For more than half a century, if aerial combat was going on anywhere in the world, chances are good that MiG-21s were involved.
MiG-21s are a family of jets from the Mikoyan-and-Gurevich Design Bureau, a Soviet success story with an amazing production run, from the MiG-21F in 1959 to the MiG-21bis in 1985. A dozen types of MiG-21s have been flown by nearly 40 nations and many are still flying on the front line.
The MiG-21, with its thin delta wing, was nicknamed “Balalaika” for the Russian stringed instrument it resembles. It is fast, small, and agile. Like the F-104 Starfighter and F-5 Freedom Fighter, it is a swift sword in battle. Its limits are little room for fuel, arms, or radar, and poor view to front and rear. The shock cone and front air intake are distinctive, inspiring Polish pilots to call it the “Pencil.”
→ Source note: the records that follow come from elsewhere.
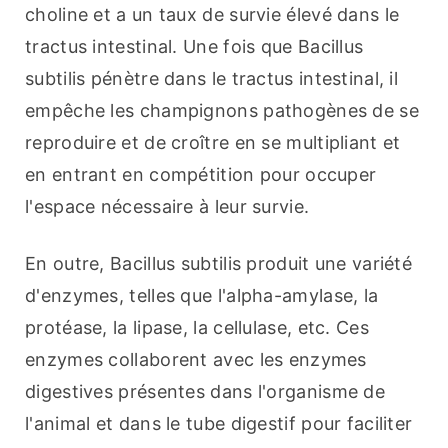
choline et a un taux de survie élevé dans le 
tractus intestinal. Une fois que Bacillus 
subtilis pénètre dans le tractus intestinal, il 
empêche les champignons pathogènes de se 
reproduire et de croître en se multipliant et 
en entrant en compétition pour occuper 
l'espace nécessaire à leur survie.
En outre, Bacillus subtilis produit une variété 
d'enzymes, telles que l'alpha-amylase, la 
protéase, la lipase, la cellulase, etc. Ces 
enzymes collaborent avec les enzymes 
digestives présentes dans l'organisme de 
l'animal et dans le tube digestif pour faciliter 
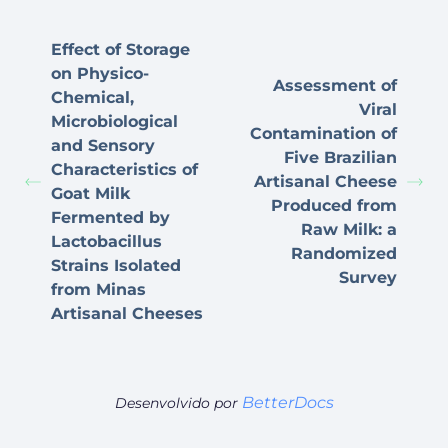
Effect of Storage
on Physico-
Assessment of
Chemical,
Viral
Microbiological
Contamination of
and Sensory
Five Brazilian
Characteristics of
Artisanal Cheese
Goat Milk
Produced from
Fermented by
Raw Milk: a
Lactobacillus
Randomized
Strains Isolated
Survey
from Minas
Artisanal Cheeses
BetterDocs
Desenvolvido por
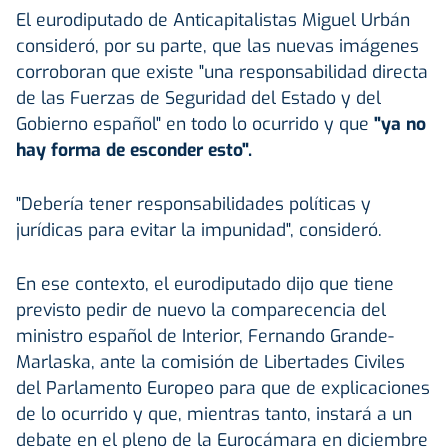
El eurodiputado de Anticapitalistas Miguel Urbán
consideró, por su parte, que las nuevas imágenes
corroboran que existe "una responsabilidad directa
de las Fuerzas de Seguridad del Estado y del
Gobierno español" en todo lo ocurrido y que
"ya no
hay forma de esconder esto".
"Debería tener responsabilidades políticas y
jurídicas para evitar la impunidad", consideró.
En ese contexto, el eurodiputado dijo que tiene
previsto pedir de nuevo la comparecencia del
ministro español de Interior, Fernando Grande-
Marlaska, ante la comisión de Libertades Civiles
del Parlamento Europeo para que de explicaciones
de lo ocurrido y que, mientras tanto, instará a un
debate en el pleno de la Eurocámara en diciembre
The MiG’s primary foe over Vietnam was the big F-4 Phantom II. Communist ground controllers vectored MiG-21s neatly behind American fighter-bomber formations to fire cannons and Atoll missiles, dashing away before the sluggish F-4s could react. The MiGs didn’t down many planes, but often made bombers drop their loads early. U.S. pilots learned to “fight in the vertical,” flying straight up and dropping in a vertical loop into the enemy.
Our MiG originally served in Serbia. It is the PF edition, an early variant used by North Vietnamese aces such as Nguyen Van Coc.